----- SOURCE DATA -----

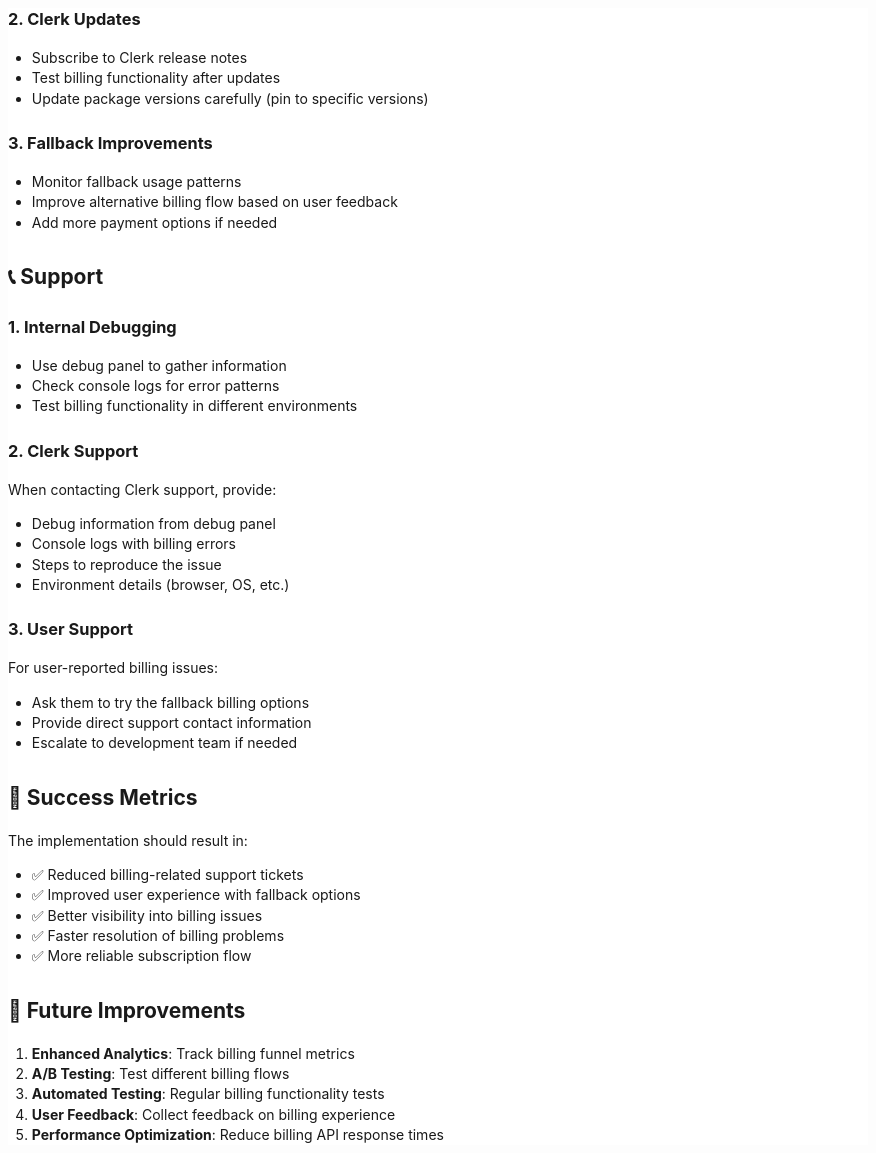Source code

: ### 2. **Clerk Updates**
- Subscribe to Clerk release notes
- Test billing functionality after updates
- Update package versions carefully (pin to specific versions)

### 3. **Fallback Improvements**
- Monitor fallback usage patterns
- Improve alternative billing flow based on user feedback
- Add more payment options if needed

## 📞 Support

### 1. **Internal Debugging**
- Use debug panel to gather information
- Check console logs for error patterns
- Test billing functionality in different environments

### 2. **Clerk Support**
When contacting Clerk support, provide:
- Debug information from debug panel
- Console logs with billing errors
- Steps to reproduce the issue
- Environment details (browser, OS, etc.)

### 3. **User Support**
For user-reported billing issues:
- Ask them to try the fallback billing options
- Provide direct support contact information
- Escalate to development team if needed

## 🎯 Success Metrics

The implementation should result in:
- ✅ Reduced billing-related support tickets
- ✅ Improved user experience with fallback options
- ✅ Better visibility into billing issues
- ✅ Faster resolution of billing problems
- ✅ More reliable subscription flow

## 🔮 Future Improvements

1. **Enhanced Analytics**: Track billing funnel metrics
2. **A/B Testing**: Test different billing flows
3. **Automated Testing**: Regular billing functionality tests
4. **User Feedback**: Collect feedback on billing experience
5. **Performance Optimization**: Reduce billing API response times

-----

* _WHAT IS BEING ASKED_
Would you restate, word for word and with no pictures, only the lines from the opening of the material through the line with "- Use debug panel to gather information", both included?

* _RESPONSE TO THE EXERCISE_
Source code

: ### 2. **Clerk Updates**
- Subscribe to Clerk release notes
- Test billing functionality after updates
- Update package versions carefully (pin to specific versions)

### 3. **Fallback Improvements**
- Monitor fallback usage patterns
- Improve alternative billing flow based on user feedback
- Add more payment options if needed

## 📞 Support

### 1. **Internal Debugging**
- Use debug panel to gather information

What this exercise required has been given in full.